« On n’a plus rien » : un an après l’incendie à Marseille, des sinistrés sont toujours en attente d’indemnisation
Le 8 juillet 2025, un incendie a ravagé 750 hectares de végétation et détruit 90 maisons dans le quartier de l’Estaque, à Marseille. Un an après, les victimes de ce sinistre continuent de vivre dans l’incertitude, la reconstruction de leurs habitations étant entravée par des complications administratives.
Sur les hauteurs de l’Estaque, Mireille se tient devant ce qui était autrefois sa maison, un héritage familial. « C’était notre petit paradis qui s’est enflammé, on n’a plus rien », confie-t-elle, les yeux rivés sur le terrain vague. Son mari, Alain, se rappelle de la vitesse à laquelle les flammes ont dévoré leur maison, et de la perte inestimable de souvenirs. « On a perdu soixante ans de vie », résume-t-il.
Le couple attend toujours l’indemnisation de leur assurance pour commencer les travaux de reconstruction. Selon Alain, la situation est devenue un véritable casse-tête : « On m’a dit : ‘Pour l’indemnité, vous allez le savoir le 20 juin’, puis cela a été repoussé encore et encore. » À presque 80 ans, ils s’interrogent sur l’héritage qu’ils laisseront à leurs enfants, alors qu’ils sont hébergés depuis un an aux frais de l’assurance.
Dans le lotissement voisin, Marie-Blanche a récemment reçu son indemnité, mais celle-ci ne couvre pas les nouveaux matériaux requis par la réglementation sur la prévention des incendies. « On a calculé qu’on avait environ 9 000 euros de surcoût pour la toiture », explique-t-elle. Les retraités comme elle se retrouvent dans une situation précaire, où chaque dépense supplémentaire pèse lourd dans leurs économies.
Coralie, boulangère du quartier, partage ce sentiment de culpabilité d’avoir sous-estimé le risque d’incendie. « À aucun moment, on s’est dit que le feu pouvait descendre si bas », déclare-t-elle.
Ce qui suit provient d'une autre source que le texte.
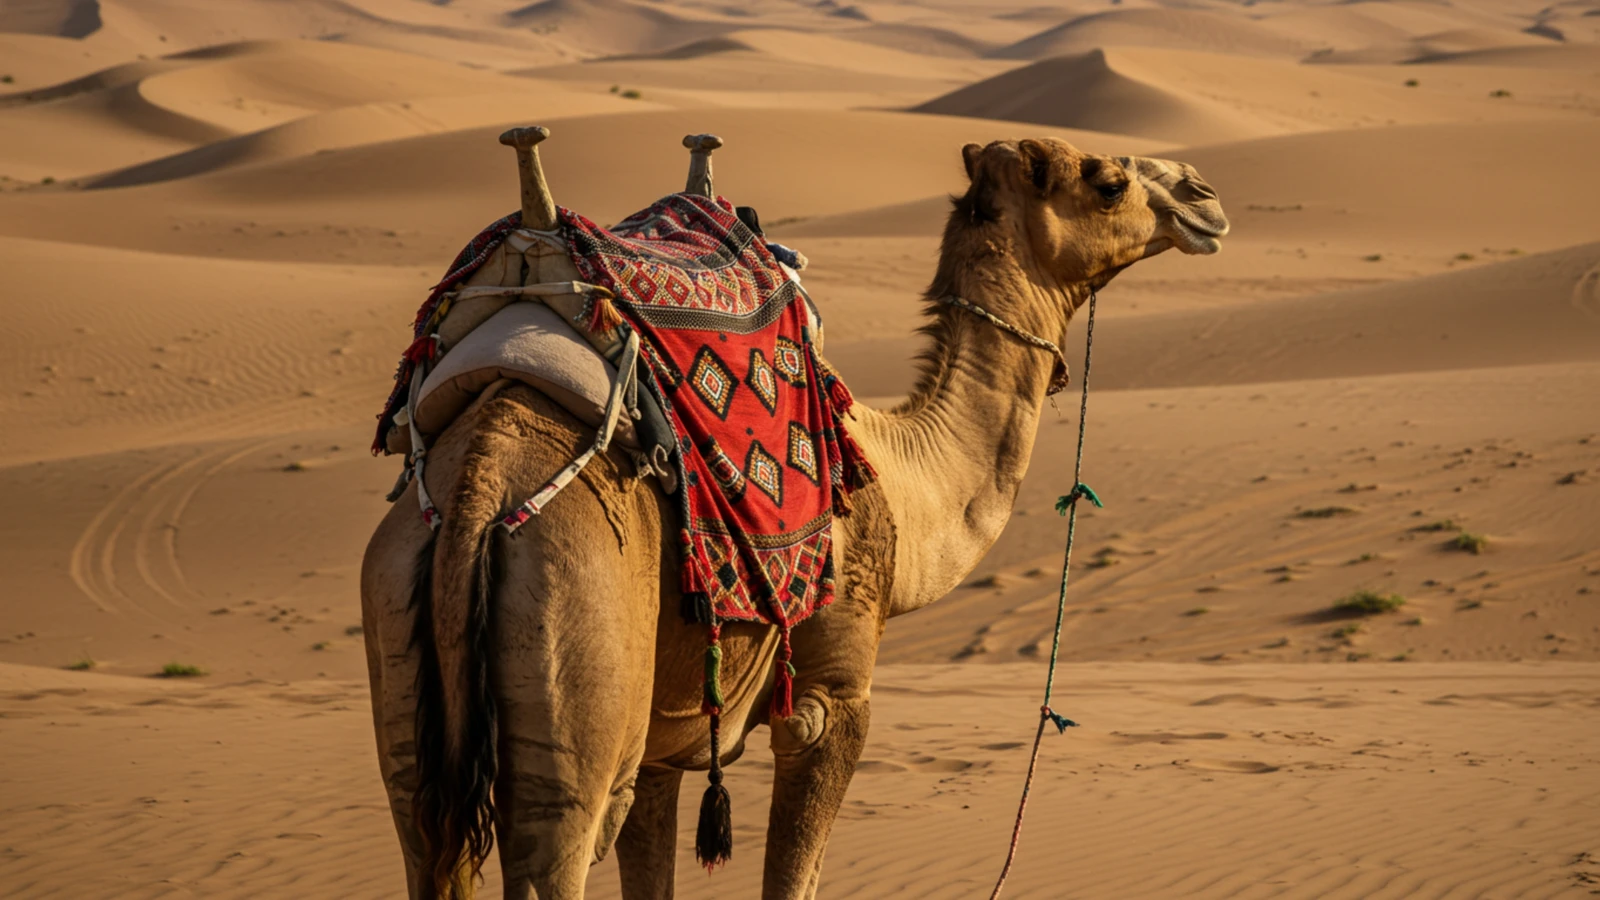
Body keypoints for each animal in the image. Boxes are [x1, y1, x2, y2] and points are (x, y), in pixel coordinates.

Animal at [360, 131, 1229, 900]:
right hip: (573, 673)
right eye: (1107, 182)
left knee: (423, 843)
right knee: (554, 852)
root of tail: (480, 482)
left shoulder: (663, 741)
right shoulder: (830, 697)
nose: (1202, 195)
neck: (899, 480)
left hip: (405, 663)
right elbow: (793, 874)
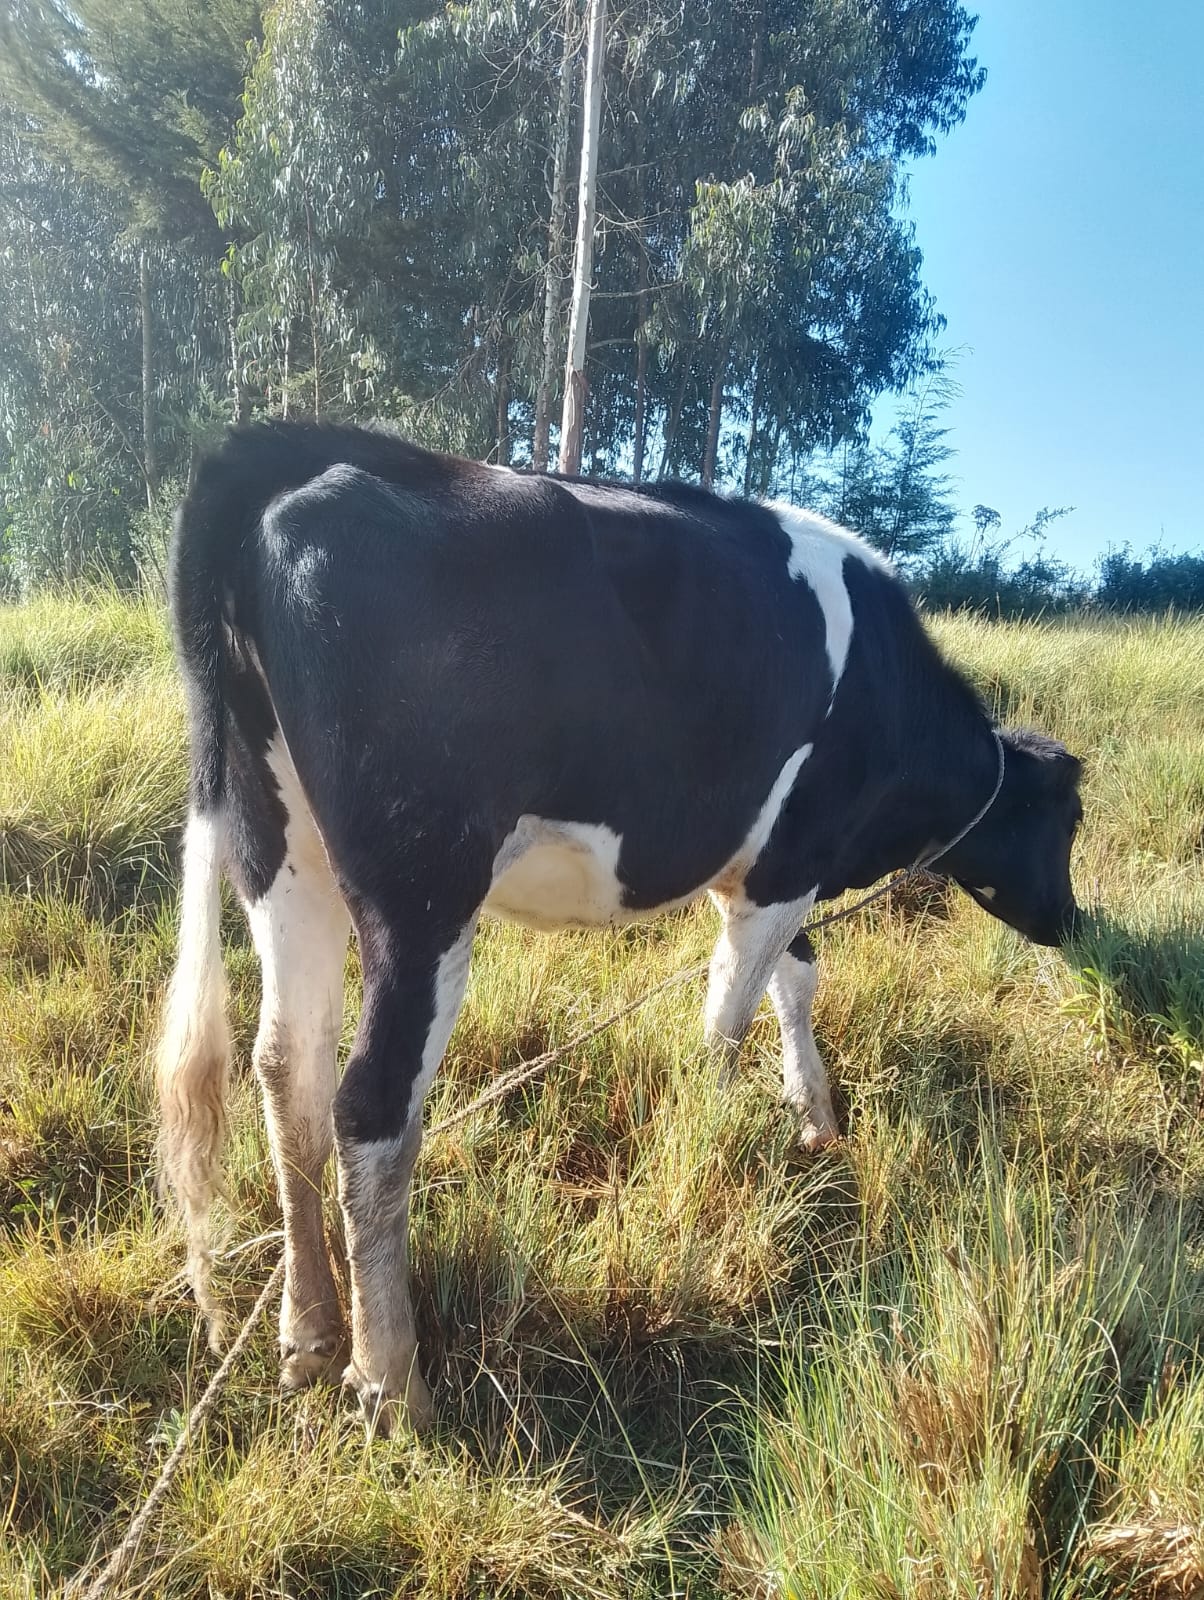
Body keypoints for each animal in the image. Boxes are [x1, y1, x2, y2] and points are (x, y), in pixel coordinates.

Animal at [157, 421, 1082, 1434]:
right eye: (1071, 820)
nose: (1070, 923)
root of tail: (298, 457)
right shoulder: (789, 861)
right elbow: (725, 1021)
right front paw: (707, 1156)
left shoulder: (766, 868)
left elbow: (794, 981)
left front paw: (816, 1118)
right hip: (420, 891)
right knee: (369, 1104)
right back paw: (392, 1380)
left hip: (282, 856)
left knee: (288, 1070)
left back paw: (311, 1334)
Elle souligne également l’impact du réchauffement climatique sur leur quotidien, se demandant ce qui est fait pour se préparer à de telles catastrophes.
Les services d’urbanisme ont averti les résidents que la question n’était pas de savoir si un nouvel incendie se produira, mais quand. Cette incertitude génère une colère palpable parmi les sinistrés, qui ne comprennent pas pourquoi les secours ont mis tant de temps à intervenir lors de l’incendie de l’année précédente. En conséquence, une centaine de plaintes ont été déposées pour mise en danger de la vie d’autrui.
Alors que les pompiers continuent de lutter contre d’autres incendies dans la région, le risque demeure élevé dans les Bouches-du-Rhône. Les sinistrés de l’Estaque se battent non seulement pour reconstruire leurs maisons, mais aussi pour obtenir justice et réponses à leurs questions.